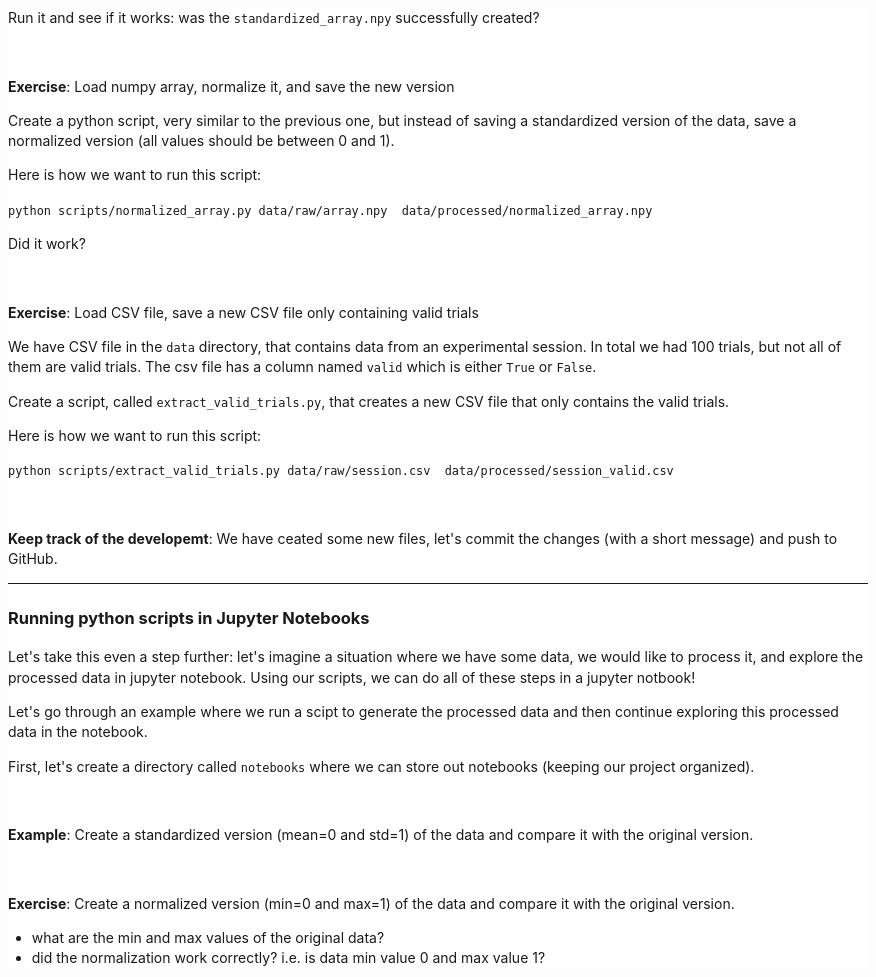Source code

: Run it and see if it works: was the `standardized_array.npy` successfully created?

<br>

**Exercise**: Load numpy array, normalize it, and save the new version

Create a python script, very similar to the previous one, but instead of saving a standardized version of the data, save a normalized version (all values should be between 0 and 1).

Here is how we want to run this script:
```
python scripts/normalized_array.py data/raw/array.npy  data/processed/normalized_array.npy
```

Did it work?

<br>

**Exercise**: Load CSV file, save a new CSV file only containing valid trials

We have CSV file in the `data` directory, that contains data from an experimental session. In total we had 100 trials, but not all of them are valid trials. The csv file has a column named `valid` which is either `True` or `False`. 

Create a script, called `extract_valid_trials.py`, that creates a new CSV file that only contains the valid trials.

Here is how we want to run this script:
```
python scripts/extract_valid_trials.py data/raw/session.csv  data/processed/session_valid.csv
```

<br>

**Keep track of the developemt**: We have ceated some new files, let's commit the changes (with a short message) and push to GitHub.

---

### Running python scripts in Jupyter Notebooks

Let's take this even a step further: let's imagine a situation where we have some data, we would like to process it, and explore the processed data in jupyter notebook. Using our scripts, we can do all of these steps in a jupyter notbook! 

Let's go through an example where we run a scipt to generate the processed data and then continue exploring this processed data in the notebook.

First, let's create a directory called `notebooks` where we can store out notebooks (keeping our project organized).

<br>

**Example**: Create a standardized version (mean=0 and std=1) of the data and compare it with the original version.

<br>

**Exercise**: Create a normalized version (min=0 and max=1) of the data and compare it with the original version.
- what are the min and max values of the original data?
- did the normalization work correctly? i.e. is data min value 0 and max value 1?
********************
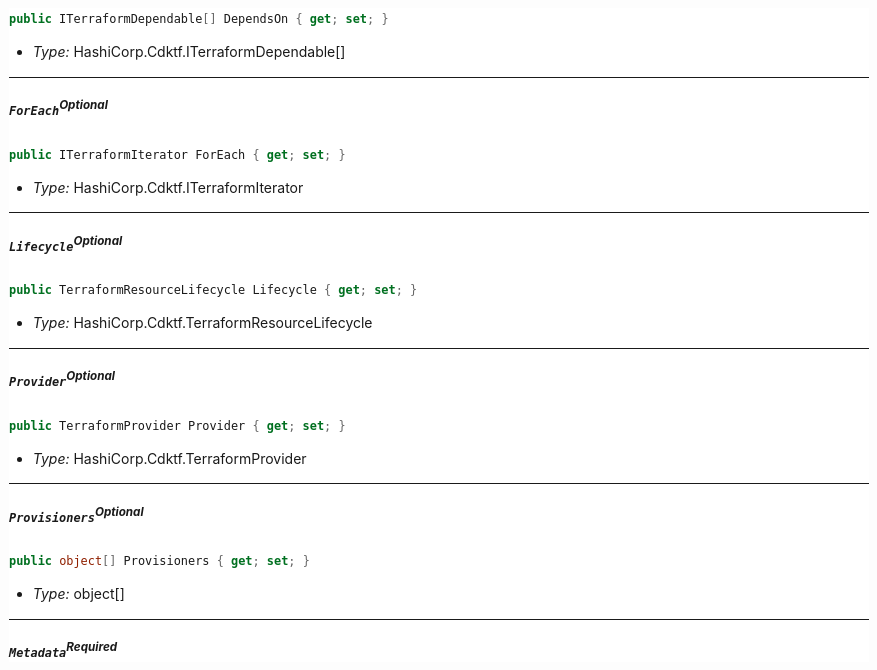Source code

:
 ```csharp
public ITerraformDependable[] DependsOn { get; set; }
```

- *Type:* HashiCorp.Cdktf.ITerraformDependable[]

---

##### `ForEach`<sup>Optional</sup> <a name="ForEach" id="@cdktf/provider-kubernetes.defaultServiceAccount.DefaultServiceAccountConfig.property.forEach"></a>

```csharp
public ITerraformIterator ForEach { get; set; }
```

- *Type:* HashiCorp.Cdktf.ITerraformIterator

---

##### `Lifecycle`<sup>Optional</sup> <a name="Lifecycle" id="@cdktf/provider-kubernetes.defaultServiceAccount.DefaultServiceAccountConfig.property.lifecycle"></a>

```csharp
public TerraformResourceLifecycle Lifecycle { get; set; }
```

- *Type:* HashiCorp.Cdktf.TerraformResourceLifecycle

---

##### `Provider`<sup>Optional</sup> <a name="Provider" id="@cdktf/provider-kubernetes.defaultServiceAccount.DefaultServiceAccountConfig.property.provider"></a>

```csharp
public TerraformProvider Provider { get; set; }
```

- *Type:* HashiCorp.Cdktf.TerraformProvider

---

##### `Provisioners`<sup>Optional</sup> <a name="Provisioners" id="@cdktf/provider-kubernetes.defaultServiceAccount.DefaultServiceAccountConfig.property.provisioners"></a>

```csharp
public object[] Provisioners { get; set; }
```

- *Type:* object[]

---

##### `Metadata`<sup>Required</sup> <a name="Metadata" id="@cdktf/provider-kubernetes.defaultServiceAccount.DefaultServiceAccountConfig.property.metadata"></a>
********************
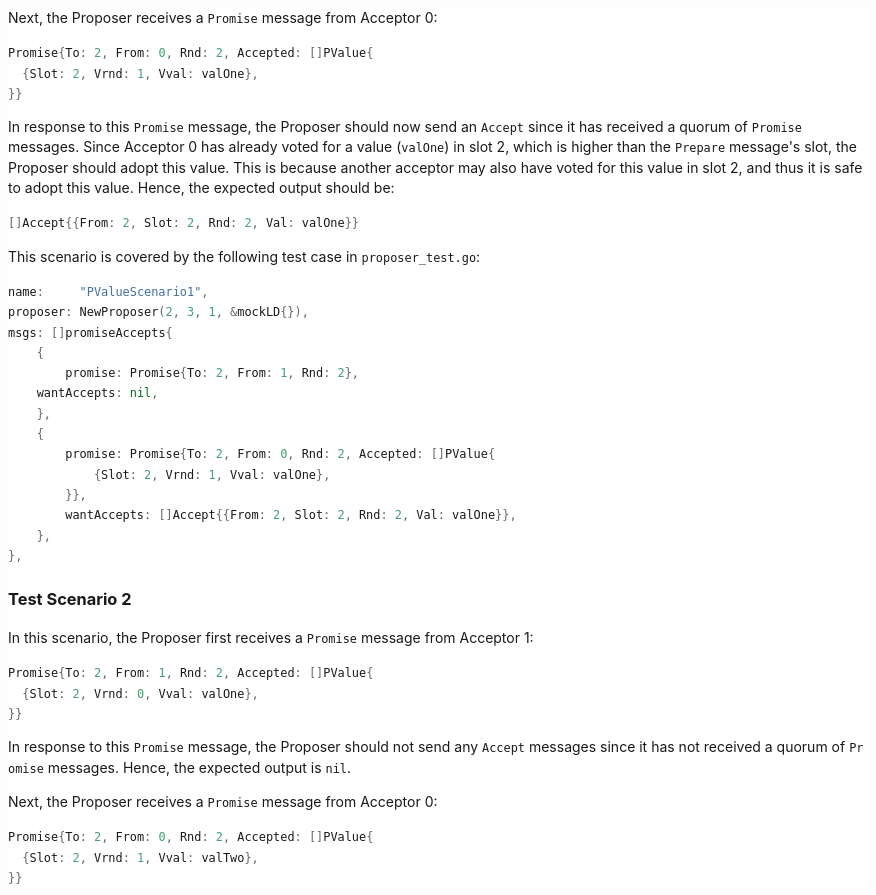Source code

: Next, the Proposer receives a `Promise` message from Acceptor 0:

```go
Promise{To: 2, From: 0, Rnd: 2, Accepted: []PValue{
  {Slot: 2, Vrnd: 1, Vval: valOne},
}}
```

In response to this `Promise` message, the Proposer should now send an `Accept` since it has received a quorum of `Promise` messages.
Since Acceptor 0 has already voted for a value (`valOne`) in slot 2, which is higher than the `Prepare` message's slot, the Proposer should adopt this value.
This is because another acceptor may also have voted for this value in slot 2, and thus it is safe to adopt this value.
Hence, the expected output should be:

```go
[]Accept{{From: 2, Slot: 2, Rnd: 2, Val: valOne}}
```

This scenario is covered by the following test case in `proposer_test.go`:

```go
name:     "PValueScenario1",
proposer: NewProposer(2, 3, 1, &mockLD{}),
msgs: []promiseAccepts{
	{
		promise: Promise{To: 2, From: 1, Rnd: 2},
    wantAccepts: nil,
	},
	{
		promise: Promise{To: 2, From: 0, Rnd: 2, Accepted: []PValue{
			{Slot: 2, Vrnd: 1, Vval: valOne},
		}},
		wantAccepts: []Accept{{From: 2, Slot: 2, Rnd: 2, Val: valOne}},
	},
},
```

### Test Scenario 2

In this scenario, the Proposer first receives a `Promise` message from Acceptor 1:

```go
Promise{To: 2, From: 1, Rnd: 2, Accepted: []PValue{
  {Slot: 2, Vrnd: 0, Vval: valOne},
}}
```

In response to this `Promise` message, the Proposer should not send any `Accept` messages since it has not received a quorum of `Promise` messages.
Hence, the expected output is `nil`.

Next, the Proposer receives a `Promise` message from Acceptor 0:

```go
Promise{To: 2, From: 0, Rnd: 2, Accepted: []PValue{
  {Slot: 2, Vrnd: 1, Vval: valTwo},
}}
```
********************
### WHAT TO PRODUCE
Determine how many lines in the listing above contain the word "voted". Provide that figure only.

### RESULT OF THIS EXERCISE
2